Mrs. Bradley stood at the farmhouse door and watched him drive down the lane. Then she went inside the house, sat down, and looked at h
er watch, her notebook, and, later, again at her watch. Then she put on her hat and coat, took a stout ash stick from an umbrella stand near the front door, and set out through the wood and across the fields towards Roman Ending.
The afternoon was cloudy and rather cold. A nagging little wind was blowing north-eastwards, and the sky gave promise of snow. It was quiet and a little warmer in the wood, for the trees kept off the wind. The path wound serpentwise round the boles of trees, and a robin hopped in Mrs. Bradley’s path, so tame that she could almost come up to it before it flew along. Beyond the wood the fields were desolate. A hawk hovered, fairly high, over a long and gradually sloping landscape. A quarter of a mile away loomed Stanton Great Wood, dark blue with its wintry sea of branches, stark with its great bare limbs.
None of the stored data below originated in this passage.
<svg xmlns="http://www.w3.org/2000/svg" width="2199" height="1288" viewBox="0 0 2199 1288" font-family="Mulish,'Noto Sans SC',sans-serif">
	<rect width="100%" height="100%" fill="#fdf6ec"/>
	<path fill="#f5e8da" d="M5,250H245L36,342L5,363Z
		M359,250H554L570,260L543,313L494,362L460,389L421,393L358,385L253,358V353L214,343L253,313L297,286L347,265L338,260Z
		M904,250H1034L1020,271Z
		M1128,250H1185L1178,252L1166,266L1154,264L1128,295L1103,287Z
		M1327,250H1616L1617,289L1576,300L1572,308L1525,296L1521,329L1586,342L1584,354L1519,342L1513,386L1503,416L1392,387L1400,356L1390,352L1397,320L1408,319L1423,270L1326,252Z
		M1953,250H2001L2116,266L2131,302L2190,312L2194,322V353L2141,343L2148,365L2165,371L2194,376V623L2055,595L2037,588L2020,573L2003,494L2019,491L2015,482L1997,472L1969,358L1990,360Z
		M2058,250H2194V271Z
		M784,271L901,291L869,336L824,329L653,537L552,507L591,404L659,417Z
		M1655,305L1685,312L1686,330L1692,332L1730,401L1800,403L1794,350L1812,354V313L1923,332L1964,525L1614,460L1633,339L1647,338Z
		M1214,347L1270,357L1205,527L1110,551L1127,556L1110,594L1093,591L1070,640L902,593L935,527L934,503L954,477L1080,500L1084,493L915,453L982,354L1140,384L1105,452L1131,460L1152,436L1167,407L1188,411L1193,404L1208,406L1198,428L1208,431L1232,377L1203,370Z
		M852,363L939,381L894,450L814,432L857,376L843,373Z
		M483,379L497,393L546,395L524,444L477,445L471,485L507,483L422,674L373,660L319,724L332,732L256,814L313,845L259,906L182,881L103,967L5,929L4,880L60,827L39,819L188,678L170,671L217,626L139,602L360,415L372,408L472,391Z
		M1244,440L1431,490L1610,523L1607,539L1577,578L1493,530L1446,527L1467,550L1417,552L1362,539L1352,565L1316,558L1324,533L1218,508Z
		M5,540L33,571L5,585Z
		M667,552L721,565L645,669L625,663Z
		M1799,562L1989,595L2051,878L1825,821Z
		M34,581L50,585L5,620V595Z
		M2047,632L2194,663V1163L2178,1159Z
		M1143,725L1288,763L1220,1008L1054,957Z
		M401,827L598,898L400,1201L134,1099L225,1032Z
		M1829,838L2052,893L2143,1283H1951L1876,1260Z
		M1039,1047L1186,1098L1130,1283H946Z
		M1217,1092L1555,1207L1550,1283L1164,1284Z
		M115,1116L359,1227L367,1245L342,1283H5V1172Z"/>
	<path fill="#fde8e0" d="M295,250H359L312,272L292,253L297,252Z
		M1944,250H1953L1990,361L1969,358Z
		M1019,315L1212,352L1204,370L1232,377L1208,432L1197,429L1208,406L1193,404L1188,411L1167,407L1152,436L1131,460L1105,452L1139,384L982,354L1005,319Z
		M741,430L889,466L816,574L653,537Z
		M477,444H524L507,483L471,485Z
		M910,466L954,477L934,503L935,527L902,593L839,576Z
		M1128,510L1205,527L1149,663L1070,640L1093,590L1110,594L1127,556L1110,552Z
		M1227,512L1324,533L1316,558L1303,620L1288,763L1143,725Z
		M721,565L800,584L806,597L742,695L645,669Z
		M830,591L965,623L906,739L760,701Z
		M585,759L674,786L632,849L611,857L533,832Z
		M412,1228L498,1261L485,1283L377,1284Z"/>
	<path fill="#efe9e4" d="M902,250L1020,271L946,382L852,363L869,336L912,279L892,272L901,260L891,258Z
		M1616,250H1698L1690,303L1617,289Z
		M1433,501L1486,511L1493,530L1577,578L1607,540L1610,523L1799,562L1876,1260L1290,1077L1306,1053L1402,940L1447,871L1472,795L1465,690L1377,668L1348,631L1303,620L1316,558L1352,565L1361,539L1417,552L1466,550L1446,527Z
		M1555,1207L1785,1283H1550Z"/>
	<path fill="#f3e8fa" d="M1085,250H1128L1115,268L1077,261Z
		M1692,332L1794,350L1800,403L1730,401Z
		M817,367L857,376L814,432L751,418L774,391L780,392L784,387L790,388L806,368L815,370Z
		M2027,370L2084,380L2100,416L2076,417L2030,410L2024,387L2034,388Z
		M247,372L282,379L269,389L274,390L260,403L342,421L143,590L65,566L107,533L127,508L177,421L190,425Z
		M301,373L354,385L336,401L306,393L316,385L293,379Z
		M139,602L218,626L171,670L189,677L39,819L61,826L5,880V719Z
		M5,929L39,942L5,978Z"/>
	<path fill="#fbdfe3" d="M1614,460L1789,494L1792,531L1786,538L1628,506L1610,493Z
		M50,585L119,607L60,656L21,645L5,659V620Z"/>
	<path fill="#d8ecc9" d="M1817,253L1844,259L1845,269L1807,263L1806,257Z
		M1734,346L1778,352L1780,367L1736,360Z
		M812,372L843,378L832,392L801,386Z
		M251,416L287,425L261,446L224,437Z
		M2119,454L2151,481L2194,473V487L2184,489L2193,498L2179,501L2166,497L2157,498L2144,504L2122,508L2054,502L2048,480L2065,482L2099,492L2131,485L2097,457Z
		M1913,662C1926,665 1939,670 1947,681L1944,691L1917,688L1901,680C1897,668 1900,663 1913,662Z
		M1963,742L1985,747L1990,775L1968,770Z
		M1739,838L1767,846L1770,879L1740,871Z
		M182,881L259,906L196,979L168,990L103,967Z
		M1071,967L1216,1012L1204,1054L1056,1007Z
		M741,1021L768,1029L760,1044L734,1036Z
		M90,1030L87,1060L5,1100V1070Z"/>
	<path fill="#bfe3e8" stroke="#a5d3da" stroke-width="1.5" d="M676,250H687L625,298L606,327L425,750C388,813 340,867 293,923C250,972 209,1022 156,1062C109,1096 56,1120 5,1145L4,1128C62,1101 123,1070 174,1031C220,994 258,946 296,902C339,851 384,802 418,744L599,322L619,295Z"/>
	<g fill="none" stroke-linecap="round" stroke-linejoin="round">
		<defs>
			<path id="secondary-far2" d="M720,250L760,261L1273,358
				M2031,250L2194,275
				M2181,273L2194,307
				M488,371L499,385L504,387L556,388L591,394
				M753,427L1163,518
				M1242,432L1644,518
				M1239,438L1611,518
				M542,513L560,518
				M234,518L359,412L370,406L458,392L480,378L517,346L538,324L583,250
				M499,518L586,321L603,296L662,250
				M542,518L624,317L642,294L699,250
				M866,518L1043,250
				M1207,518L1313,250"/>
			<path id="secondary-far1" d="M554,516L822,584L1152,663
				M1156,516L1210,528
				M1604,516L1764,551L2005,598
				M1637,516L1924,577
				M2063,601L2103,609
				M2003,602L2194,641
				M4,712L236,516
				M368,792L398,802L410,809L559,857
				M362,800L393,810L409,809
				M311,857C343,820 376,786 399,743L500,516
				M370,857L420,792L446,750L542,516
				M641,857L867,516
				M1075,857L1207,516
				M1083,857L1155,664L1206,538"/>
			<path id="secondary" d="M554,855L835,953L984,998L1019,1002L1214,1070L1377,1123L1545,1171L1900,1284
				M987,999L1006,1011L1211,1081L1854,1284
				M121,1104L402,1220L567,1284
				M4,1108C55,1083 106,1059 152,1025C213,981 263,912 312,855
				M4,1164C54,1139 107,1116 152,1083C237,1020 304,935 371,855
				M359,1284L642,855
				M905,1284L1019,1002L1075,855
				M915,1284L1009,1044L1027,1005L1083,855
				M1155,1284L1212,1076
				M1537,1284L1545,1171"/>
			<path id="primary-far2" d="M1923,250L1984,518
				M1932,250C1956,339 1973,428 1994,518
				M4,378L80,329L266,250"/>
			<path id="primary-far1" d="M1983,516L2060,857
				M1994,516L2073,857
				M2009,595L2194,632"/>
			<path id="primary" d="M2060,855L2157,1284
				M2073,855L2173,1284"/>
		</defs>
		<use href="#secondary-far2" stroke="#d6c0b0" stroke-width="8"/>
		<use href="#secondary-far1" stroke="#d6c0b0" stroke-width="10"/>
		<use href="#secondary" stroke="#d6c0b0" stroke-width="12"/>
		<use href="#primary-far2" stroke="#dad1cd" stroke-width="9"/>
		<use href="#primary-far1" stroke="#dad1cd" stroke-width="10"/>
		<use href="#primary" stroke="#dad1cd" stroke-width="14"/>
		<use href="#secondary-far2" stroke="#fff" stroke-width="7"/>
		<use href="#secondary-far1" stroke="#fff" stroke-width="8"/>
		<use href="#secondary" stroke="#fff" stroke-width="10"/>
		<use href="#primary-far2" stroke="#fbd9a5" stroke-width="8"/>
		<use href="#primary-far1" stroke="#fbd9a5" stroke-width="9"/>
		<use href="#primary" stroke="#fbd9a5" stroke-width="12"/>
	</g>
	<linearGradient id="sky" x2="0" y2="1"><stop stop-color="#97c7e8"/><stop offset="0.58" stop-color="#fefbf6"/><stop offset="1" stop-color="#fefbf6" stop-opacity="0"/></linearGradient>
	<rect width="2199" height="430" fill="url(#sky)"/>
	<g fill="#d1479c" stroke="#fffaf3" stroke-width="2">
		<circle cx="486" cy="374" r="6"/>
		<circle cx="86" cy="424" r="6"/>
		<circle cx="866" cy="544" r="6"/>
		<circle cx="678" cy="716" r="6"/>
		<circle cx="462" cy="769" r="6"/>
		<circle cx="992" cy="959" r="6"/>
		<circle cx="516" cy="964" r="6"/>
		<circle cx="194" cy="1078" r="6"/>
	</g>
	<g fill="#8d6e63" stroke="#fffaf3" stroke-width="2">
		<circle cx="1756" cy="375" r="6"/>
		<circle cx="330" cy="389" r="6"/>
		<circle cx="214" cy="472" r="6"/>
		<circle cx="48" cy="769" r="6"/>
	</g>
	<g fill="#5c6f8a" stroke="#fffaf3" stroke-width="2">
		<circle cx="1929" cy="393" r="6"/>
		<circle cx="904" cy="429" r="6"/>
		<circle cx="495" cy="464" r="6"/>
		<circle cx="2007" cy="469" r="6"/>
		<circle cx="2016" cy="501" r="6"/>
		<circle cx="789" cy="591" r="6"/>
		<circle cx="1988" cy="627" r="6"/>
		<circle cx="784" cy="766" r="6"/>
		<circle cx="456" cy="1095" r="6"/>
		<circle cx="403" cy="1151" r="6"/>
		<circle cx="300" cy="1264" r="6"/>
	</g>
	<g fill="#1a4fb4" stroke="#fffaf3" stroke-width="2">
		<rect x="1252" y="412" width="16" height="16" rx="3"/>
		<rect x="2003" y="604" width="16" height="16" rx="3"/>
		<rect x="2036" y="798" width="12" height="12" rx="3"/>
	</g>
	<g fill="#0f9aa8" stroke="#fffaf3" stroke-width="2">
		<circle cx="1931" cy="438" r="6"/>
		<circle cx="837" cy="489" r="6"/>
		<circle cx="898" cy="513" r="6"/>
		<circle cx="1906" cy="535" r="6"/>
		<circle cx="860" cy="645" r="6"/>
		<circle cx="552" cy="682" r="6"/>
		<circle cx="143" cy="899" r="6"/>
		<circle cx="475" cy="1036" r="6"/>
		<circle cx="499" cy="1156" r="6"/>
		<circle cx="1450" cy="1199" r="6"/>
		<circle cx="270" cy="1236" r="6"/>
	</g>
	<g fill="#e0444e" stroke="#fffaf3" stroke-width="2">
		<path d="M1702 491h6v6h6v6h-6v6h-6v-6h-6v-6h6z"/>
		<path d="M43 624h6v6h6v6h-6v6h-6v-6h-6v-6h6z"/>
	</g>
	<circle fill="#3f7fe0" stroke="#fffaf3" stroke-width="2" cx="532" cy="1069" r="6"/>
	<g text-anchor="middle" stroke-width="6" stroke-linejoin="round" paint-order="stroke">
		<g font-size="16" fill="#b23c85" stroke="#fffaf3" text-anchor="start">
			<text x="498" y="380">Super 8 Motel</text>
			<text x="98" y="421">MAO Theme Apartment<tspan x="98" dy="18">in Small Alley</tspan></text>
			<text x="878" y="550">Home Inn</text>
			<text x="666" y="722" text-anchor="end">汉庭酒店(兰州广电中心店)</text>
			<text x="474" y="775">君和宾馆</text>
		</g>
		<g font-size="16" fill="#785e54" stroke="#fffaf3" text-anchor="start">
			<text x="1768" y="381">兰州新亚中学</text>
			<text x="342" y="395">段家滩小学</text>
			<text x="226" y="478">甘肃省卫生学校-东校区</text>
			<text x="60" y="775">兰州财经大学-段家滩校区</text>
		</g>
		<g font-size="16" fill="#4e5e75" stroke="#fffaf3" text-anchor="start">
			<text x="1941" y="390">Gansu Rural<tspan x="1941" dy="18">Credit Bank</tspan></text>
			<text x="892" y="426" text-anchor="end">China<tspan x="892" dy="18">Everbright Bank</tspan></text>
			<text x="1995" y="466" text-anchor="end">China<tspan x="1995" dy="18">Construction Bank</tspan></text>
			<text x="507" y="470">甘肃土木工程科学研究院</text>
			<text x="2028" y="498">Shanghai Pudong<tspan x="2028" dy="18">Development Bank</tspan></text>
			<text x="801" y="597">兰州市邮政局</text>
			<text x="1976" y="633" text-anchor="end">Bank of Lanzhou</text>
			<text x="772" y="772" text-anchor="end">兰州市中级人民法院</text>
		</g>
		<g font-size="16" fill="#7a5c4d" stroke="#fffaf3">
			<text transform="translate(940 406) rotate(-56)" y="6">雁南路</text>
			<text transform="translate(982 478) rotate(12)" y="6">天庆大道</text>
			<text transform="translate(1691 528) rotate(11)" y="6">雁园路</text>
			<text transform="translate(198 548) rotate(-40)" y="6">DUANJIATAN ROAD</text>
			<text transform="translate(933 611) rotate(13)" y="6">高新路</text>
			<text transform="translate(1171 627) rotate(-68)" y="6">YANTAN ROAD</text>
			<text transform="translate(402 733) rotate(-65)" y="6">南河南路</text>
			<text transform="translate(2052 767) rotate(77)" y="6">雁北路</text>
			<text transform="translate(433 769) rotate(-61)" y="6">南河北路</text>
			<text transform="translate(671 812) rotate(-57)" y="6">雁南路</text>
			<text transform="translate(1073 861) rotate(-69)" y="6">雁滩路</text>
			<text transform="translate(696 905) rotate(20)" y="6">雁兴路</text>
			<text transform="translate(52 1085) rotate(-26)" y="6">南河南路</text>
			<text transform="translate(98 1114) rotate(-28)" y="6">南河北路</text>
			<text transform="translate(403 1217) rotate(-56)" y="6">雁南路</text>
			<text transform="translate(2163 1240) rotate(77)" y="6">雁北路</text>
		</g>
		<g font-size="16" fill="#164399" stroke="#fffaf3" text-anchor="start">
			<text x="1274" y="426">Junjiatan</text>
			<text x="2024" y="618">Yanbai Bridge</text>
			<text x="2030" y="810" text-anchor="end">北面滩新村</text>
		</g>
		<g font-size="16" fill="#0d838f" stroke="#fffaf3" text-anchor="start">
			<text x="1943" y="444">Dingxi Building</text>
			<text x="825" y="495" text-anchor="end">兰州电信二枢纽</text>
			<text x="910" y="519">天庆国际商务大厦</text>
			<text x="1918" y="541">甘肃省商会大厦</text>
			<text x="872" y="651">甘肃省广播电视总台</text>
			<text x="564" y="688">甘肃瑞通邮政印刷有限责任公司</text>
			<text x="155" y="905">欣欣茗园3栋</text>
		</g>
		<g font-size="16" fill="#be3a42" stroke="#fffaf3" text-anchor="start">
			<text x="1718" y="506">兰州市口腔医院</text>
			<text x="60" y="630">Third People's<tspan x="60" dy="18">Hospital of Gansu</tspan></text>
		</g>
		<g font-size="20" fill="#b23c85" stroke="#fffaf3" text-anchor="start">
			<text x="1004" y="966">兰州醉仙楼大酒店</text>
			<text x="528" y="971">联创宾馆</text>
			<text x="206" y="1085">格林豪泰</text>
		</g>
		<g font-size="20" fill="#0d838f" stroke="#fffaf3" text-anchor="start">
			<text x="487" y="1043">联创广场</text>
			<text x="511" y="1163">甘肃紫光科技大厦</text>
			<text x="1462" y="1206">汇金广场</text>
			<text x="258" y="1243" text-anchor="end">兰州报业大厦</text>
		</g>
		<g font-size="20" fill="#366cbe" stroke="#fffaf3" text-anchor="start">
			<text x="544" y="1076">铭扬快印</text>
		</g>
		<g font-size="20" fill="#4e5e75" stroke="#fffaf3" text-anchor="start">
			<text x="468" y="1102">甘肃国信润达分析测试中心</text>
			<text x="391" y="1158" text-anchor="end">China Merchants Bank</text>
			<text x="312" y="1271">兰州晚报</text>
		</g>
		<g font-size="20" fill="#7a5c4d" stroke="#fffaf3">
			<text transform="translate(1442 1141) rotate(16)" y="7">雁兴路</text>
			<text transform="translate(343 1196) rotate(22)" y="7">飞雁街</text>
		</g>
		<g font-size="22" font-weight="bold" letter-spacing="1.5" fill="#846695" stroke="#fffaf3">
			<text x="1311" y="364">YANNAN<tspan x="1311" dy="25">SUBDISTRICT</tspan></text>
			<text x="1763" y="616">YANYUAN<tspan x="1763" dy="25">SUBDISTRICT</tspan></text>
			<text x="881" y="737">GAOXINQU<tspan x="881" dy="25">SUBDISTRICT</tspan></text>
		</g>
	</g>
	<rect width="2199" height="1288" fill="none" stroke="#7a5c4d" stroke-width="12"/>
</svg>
Mrs. Bradley screwed up her keen black eyes and looked to where the house at Roman Ending shouldered off a couple of barns and a little farmyard hayrick, and presented a blank early ninteenth-century respectability to the eyes of a curious world; for even to the quiet village of Stanton St. John there had come sensation seekers anxious to see the home of a murdered man. When Mrs. Bradley arrived, however, the house and its environs were deserted, except for the pigs. She glanced about her, and then explored the immediate surroundings of the house. One of the barns was in use as a storehouse for the various kinds of pig foods from which extra diet was mixed. The woodshed bore out Priest’s assertion that he and Linda had slept in it. There was a rough couch of sacking on the floor, with bolster, pillows, and blankets. Beside the bed was a table, old and precariously balanced on three legs instead of four. A candle in a saucer, a workman’s billy, a labourer’s leather belt, and a couple of dubiously-clean large handkerchiefs were upon the table. In the floor, in a corner of the shed, was a slab with an iron ring. Mrs. Bradley examined it. The slab had been lifted not very long before; so much was obvious. She herself tried to lift it, but her slight weight was not sufficient to raise it even an inch. She stamped about over the floor, and banged her stick down, to locate the hollow sounds which should indicate some sort of cellar. The cellar was not as large as the shed, it seemed. To the north and northwest it did not ring hollow at all.